While most of our observations regarding this impact were fairly negative, we found a few things that we liked about this product. The Bosch provides a decent amount of light if you are working in a dark area. It's bright and doesn't cast a shadow across where the bit is, but we were a little bummed that the light won't turn on unless the chuck is actually rotating.
The tool is also more compact, only measuring 152 mm from front to back. It also has an integrated bit holder at the back of the battery for the included double-sided Phillips bit, a belt clip, and an included wrist strap. This impact doesn't have different fastening modes and lacks a quick-insert bit holder.
We also thought the Bosch botched it in our battery test, with the battery dying disappointingly quickly. We alternated between setting 14 ledger screws and driving in and removing a lag bolt from our speed tests to compare performance, with the GDR18V failing to complete two full cycles before calling it quits.
The GDR18V is relatively noisy when driving in screws, with our sound meter recording an average of 101 dBa at the level of the user's ear. This is loud enough that you will want to consider using hearing protection for your comfort. You should always consult the manufacturer's instructions to ensure you use these tools safely and with all the proper protective equipment.
Should You Buy the Bosch GDR18V?
Overall, the 18-volt Bosch GDR18V fell far short of our expectations and scored close to the bottom of the pack. It will handle light to moderate-duty tasks alright, but we would be hard-pressed to find a reason to recommend this tool over tons of other ones unless you are set on sticking with 18-volt Bosch tools.
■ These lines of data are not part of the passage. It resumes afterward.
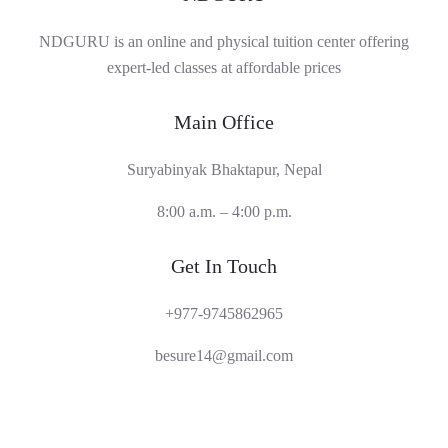
NDGURU is an online and physical tuition center offering
expert-led classes at affordable prices
Main Office
Suryabinyak Bhaktapur, Nepal
8:00 a.m. – 4:00 p.m.
Get In Touch
+977-9745862965
besure14@gmail.com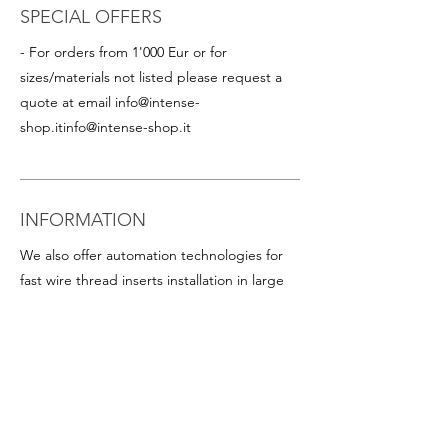
SPECIAL OFFERS
- For orders from 1'000 Eur or for
sizes/materials not listed please request a
quote at email
info@intense-
shop.it
info@intense-shop.it
INFORMATION
We also offer automation technologies for
fast wire thread inserts installation in large
quantities, including:
- Thread inserts on plastic band in rolls for
rapid assembly in series (this is particularly
advantageous for helicoil inserts with small
diameters). Available on request for all
popular sizes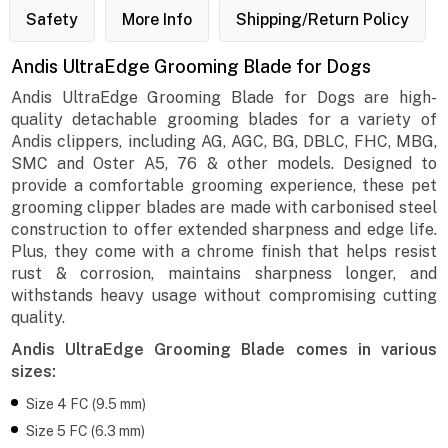
Safety
More Info
Shipping/Return Policy
Andis UltraEdge Grooming Blade for Dogs
Andis UltraEdge Grooming Blade for Dogs are high-
quality detachable grooming blades for a variety of
Andis clippers, including AG, AGC, BG, DBLC, FHC, MBG,
SMC and Oster A5, 76 & other models. Designed to
provide a comfortable grooming experience, these pet
grooming clipper blades are made with carbonised steel
construction to offer extended sharpness and edge life.
Plus, they come with a chrome finish that helps resist
rust & corrosion, maintains sharpness longer, and
withstands heavy usage without compromising cutting
quality.
Andis UltraEdge Grooming Blade comes in various
sizes:
Size 4 FC (9.5 mm)
Size 5 FC (6.3 mm)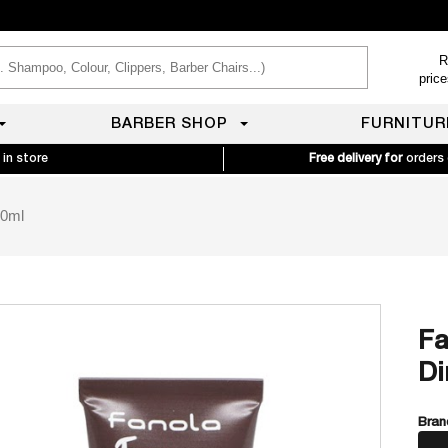
R
pric
BARBER SHOP
FURNITUR
 in store
Free delivery for
orders
60ml
Fa
Di
Bran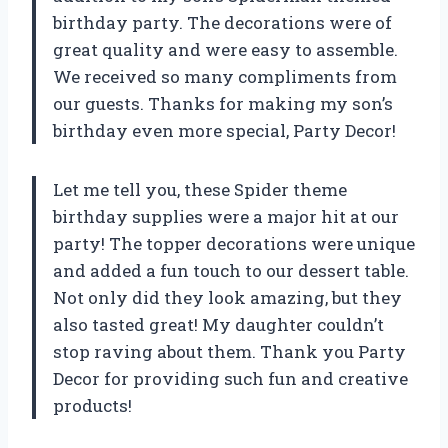
birthday party. The decorations were of
great quality and were easy to assemble.
We received so many compliments from
our guests. Thanks for making my son’s
birthday even more special, Party Decor!
Let me tell you, these Spider theme
birthday supplies were a major hit at our
party! The topper decorations were unique
and added a fun touch to our dessert table.
Not only did they look amazing, but they
also tasted great! My daughter couldn’t
stop raving about them. Thank you Party
Decor for providing such fun and creative
products!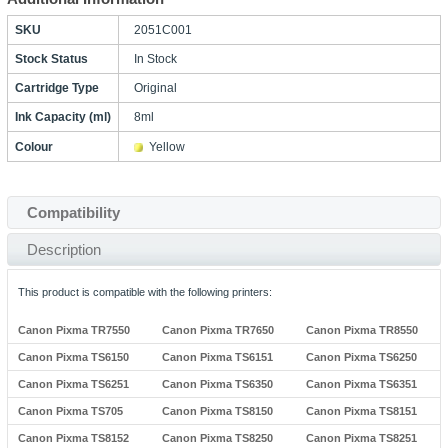
SKU
2051C001
Stock Status
In Stock
Cartridge Type
Original
Ink Capacity (ml)
8ml
Colour
Yellow
Compatibility
Description
This product is compatible with the following printers:
Canon Pixma TR7550
Canon Pixma TR7650
Canon Pixma TR8550
Canon Pixma TS6150
Canon Pixma TS6151
Canon Pixma TS6250
Canon Pixma TS6251
Canon Pixma TS6350
Canon Pixma TS6351
Canon Pixma TS705
Canon Pixma TS8150
Canon Pixma TS8151
Canon Pixma TS8152
Canon Pixma TS8250
Canon Pixma TS8251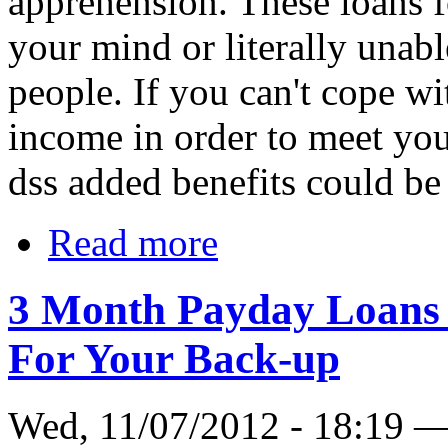
apprehension. These loans f
your mind or literally unable
people. If you can't cope w
income in order to meet you
dss added benefits could be 
Read more
3 Month Payday Loans 
For Your Back-up
Wed, 11/07/2012 - 18:19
What Other Impact Drivers Should You Consider?
The Bosch's price does make it a reasonable bargain buy, but there are still some slightly less expensive tools that we thought performed a bit better and that we would preferentially recommend if you are on a limited tool budget. Notably, for a few dollars more, you can upgrade to the Milwaukee M18 Fuel, a top-of-the-line impact driver. But if you want to save a few bucks, the Ryobi P238 presents an excellent balance of value and performance.